Weltbank

Schulden und politische Reformen

Die Schuldenkrise der frühen 1980er Jahre – in der viele Entwicklungsländer nicht in der Lage waren, ihre Auslandsschulden bei multilateralen Kreditinstituten zu bedienen, u.a. aufgrund einer Verlangsamung der Weltwirtschaft, hoher Zinssätze, eines Verfalls der Rohstoffpreise und starker Schwankungen des Ölpreises – spielte eine entscheidende Rolle bei der Entwicklung der Weltbankaktivitäten. Die Bank hatte sich zunehmend in die Gestaltung der Wirtschafts- und Sozialpolitik in den verschuldeten Entwicklungsländern eingemischt. Als Bedingung für den Erhalt von Krediten mussten die kreditnehmenden Länder strenge „Strukturanpassungsprogramme“ umsetzen, die typischerweise starke Kürzungen der Ausgaben für Gesundheit und Bildung, die Abschaffung von Preiskontrollen, die Liberalisierung des Handels, die Deregulierung des Finanzsektors und die Privatisierung von Staatsbetrieben beinhalteten. Obwohl diese Programme zur Wiederherstellung der wirtschaftlichen Stabilität gedacht waren, führten sie in vielen Ländern der Dritten Welt zu mehr Armut, wachsender Arbeitslosigkeit und einer steigenden Auslandsverschuldung. Im Zuge der Schuldenkrise konzentrierte die Weltbank ihre Bemühungen auf die Bereitstellung von Finanzhilfen in Form von Zahlungsbilanzhilfen und Krediten für Infrastrukturprojekte wie Straßen, Hafenanlagen, Schulen und Krankenhäuser. Obwohl die Bank die Armutsbekämpfung und den Schuldenerlass für die am wenigsten entwickelten Länder der Welt in den Vordergrund stellt, hat sie ihre Verpflichtung zur wirtschaftlichen Stabilisierungspolitik beibehalten, die die Umsetzung von Sparmaßnahmen durch die Empfängerländer erfordert.

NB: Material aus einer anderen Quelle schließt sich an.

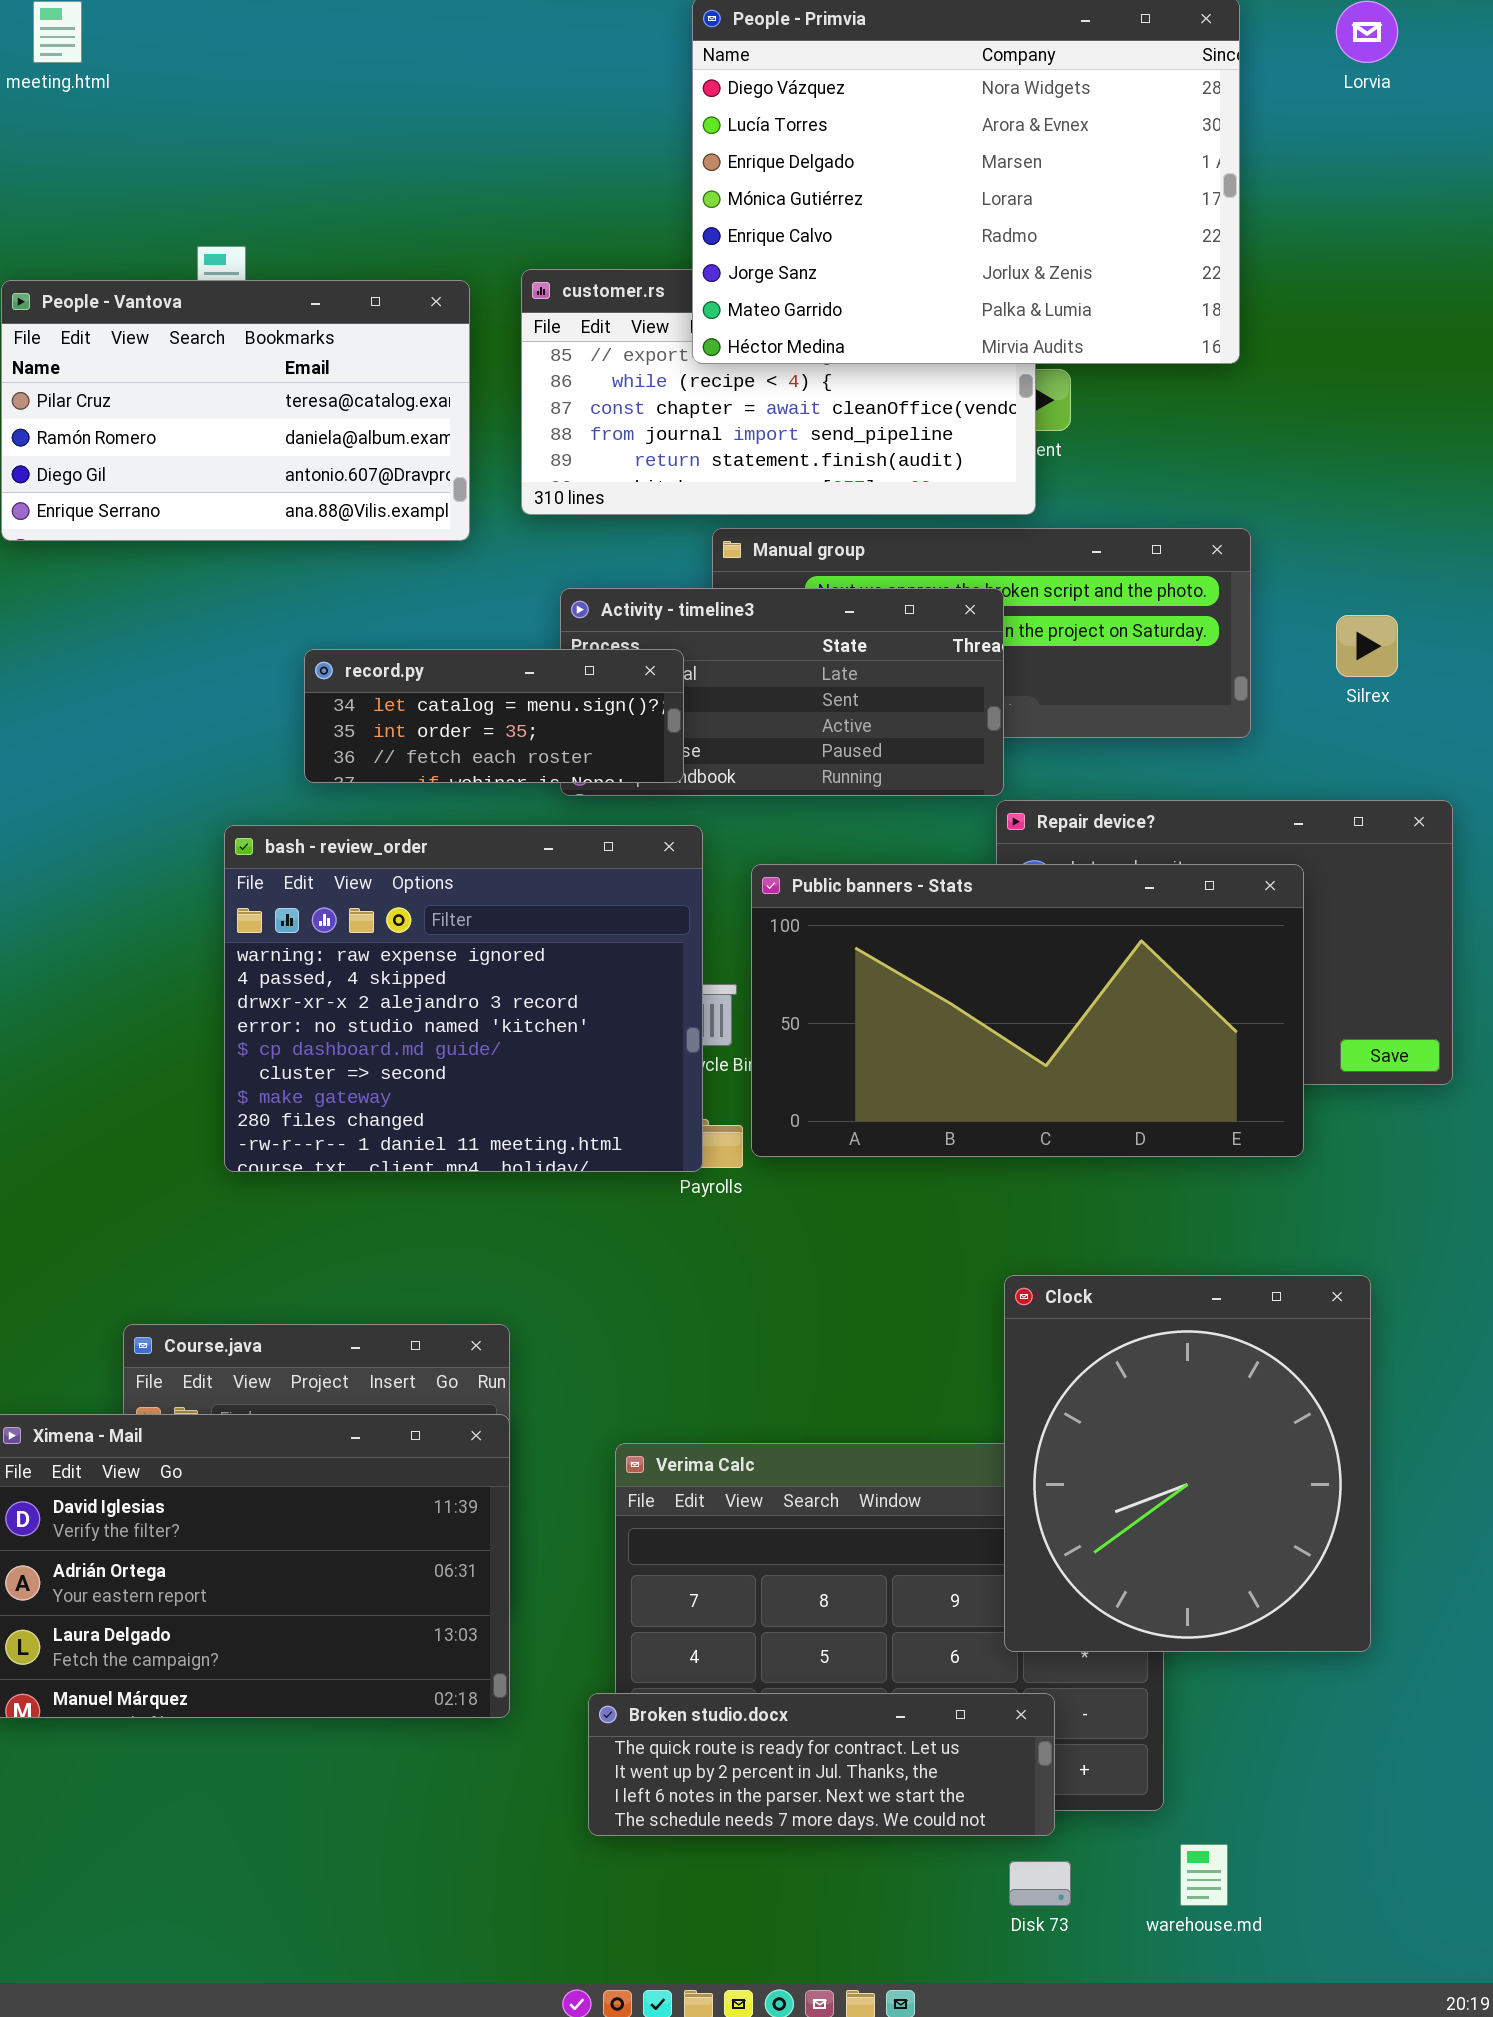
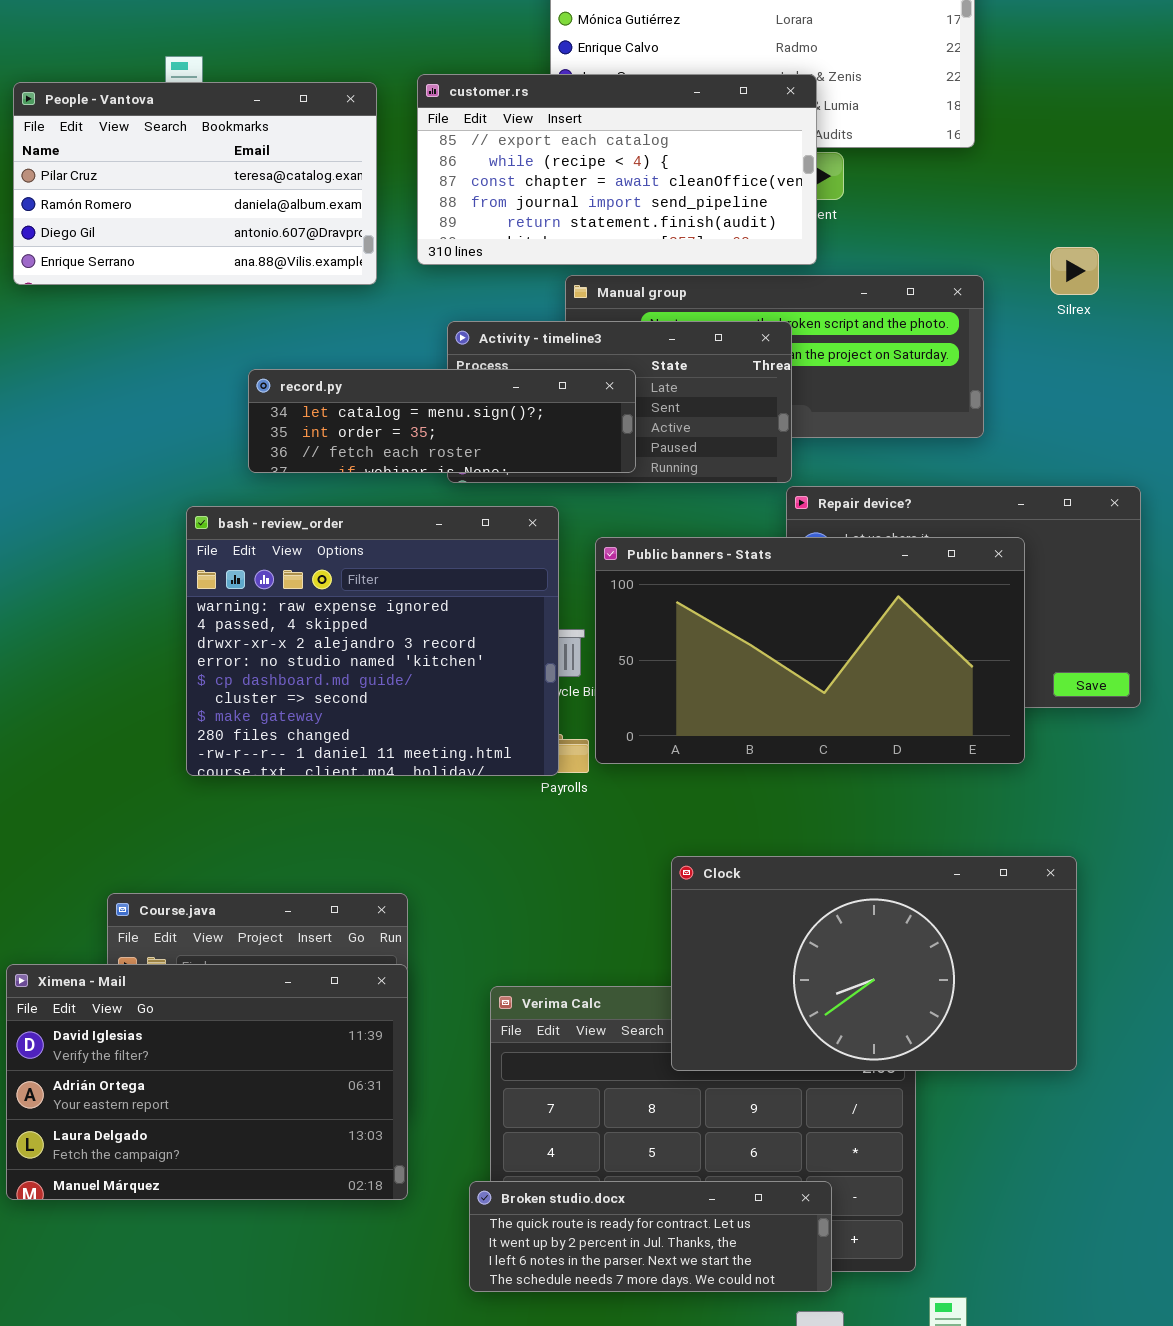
customer.rs: [521,269,1036,515] -> [417,74,817,265], raised
Silrex: [1336,615,1398,677] -> [1050,247,1099,295], moved
record.py: [304,649,684,783] -> [248,369,636,473], resized
Clock: [1004,1275,1371,1652] -> [671,856,1077,1071], resized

Die Weltbank und der IWF spielten eine zentrale Rolle bei der Überwachung der marktwirtschaftlichen Reformen in Ost- und Mitteleuropa nach dem Fall des Kommunismus in den 1980er und 90er Jahren. Die Reformen, zu denen auch die Schaffung von Konkurs- und Privatisierungsprogrammen gehörte, waren umstritten, weil sie häufig zur Schließung staatlicher Industrieunternehmen führten. Es wurden „Ausstiegsmechanismen“ geschaffen, die die Liquidation von so genannten „Problembetrieben“ ermöglichen sollten, und die Arbeitsgesetze wurden geändert, um den Unternehmen zu ermöglichen, nicht benötigte Arbeiter zu entlassen. Die größeren Staatsbetriebe wurden oft an ausländische Investoren verkauft oder in kleinere, private Unternehmen aufgeteilt. In Ungarn zum Beispiel wurden 1992/93 etwa 17.000 Unternehmen liquidiert und 5.000 reorganisiert, was zu einem erheblichen Anstieg der Arbeitslosigkeit führte. Die Weltbank vergab auch Wiederaufbaukredite an Länder, die unter internen Konflikten oder anderen Krisen litten (z.B. die Nachfolgerepubliken des ehemaligen Jugoslawien in den späten 1990er Jahren). Mit dieser Finanzhilfe gelang es jedoch nicht, die produktive Infrastruktur zu rehabilitieren. In mehreren Ländern führten die makroökonomischen Reformen zu einem Anstieg der Inflation und einem deutlichen Rückgang des Lebensstandards.

Die Weltbank ist die größte multilaterale Gläubigerinstitution der Welt, und als solche schulden ihr viele der ärmsten Länder der Welt große Summen an Geld. Tatsächlich schulden Dutzende der am höchsten verschuldeten armen Länder den größten Teil ihrer Auslandsschulden – in einigen Fällen mehr als 50 Prozent – der Weltbank und den multilateralen regionalen Entwicklungsbanken. Einigen Analysten zufolge hat die Last dieser Schulden – die gemäß den Statuten der Bank nicht gestrichen oder umgeschuldet werden können – die wirtschaftliche Stagnation in der gesamten Dritten Welt aufrechterhalten.